Action of $ax+b$ with compact support I wonder whether it is possible to have a smooth action of the $ax+b$ Lie group with compactly supported fundamental vector fields on $\mathbb{R}^2$ in such a way that it is non-trivial at least at one point, i.e.linearily independent fundamtental vector fields or so.
The abelian case is possible (also in higher dimensions): there are $n$ commuting vector fields with compact support on $\mathbb{R}^n$ being linearily independent inside an open ball.
So §ax+b$ would be the first step into non-commutative examples. IN higher dimensions I have examples for say the Heisenberg group.
 A: No, it's not possible, because of the generalized Reeb Stability Theorem,
A generalization of the Reeb Stability Theorem, William P. Thurston, Topology, V13,
pp 347--352, 1974.   The theorem basically says that for any group of $C^1$-smooth diffeomorphisms
of a manifold that has a fixed point where every element has first derivative trivial,
the group action near that point has a generalized nilpotent structure --- the
intersection of the lower central series is trivial, for some ordinal $\alpha$.
(My original interest was for understanding holonomy around leaves of foliations.)
This generalized nilpotence phenomenon is fairly obvious for anything detected by the
Taylor expansion at a point:  if you look at the Taylor series for a vector field,
commutators of vector fields with trivial $0$th and first term vanish to an even higher
order.  The main point is to  understanding diffeomorphisms (or vector fields) that
either have
$C^\infity$ contact to the identity, or are not smooth enough to analyze with a Taylor
series.  This phenomenon is also related to the phenomenon analyzed by Margulis and others,
that discrete groups of Lie groups generated by "small" elements are nilpotent.
=-=-=-=-=
TO-DO ITEM:
In the thread, which theorem does the reply give as the reason such an action of $ax+b$ is impossible? The lines after this point aren't needed.

GIVEN DATA:
=-=-=-=-=
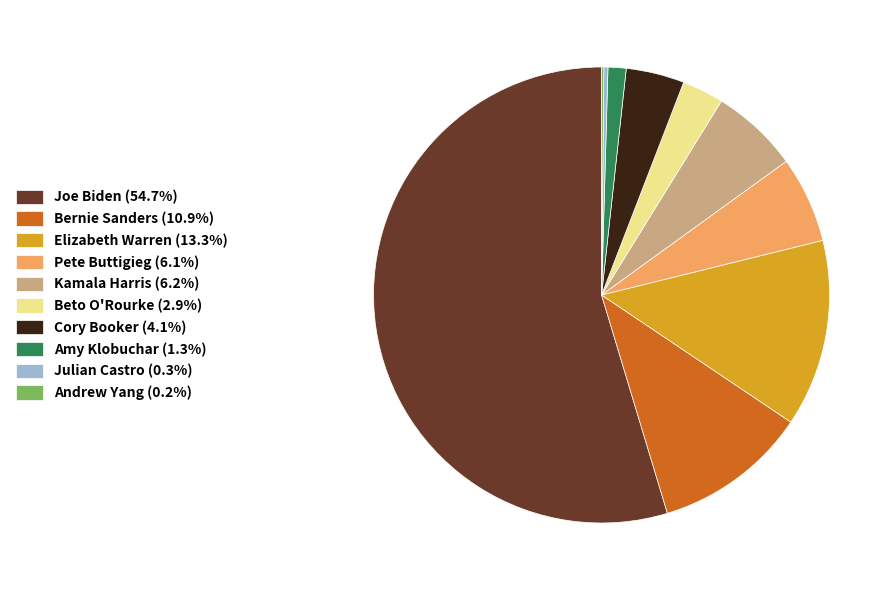

What is the ratio of the value at Amy Klobuchar (1.3%) to the value at Cory Booker (4.1%)?

0.3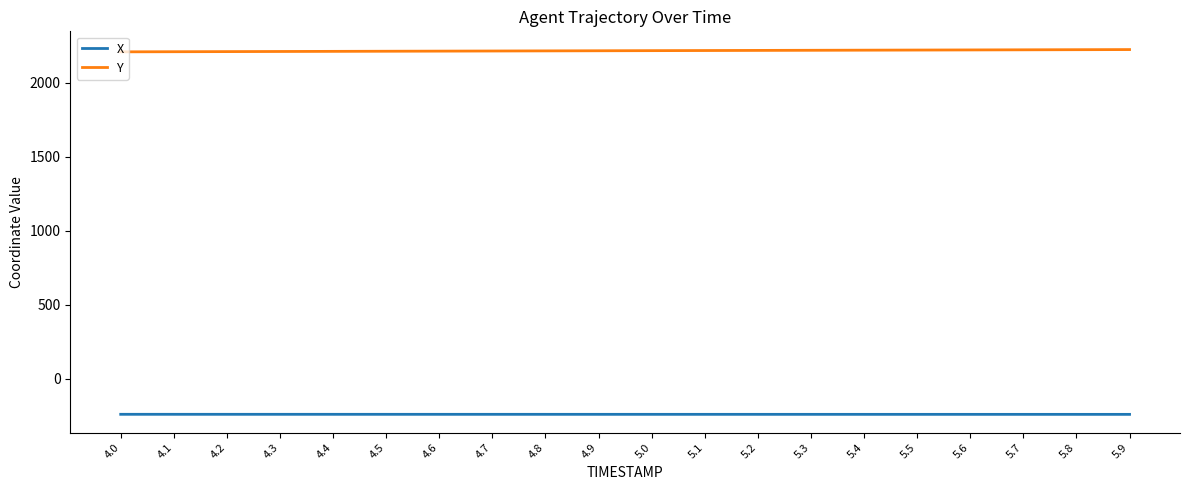

What is the spread (max minus min) of values at 4.7?

2454.9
=-=-=-=-=
EXERCISE ANSWER:
The generalized Reeb Stability Theorem.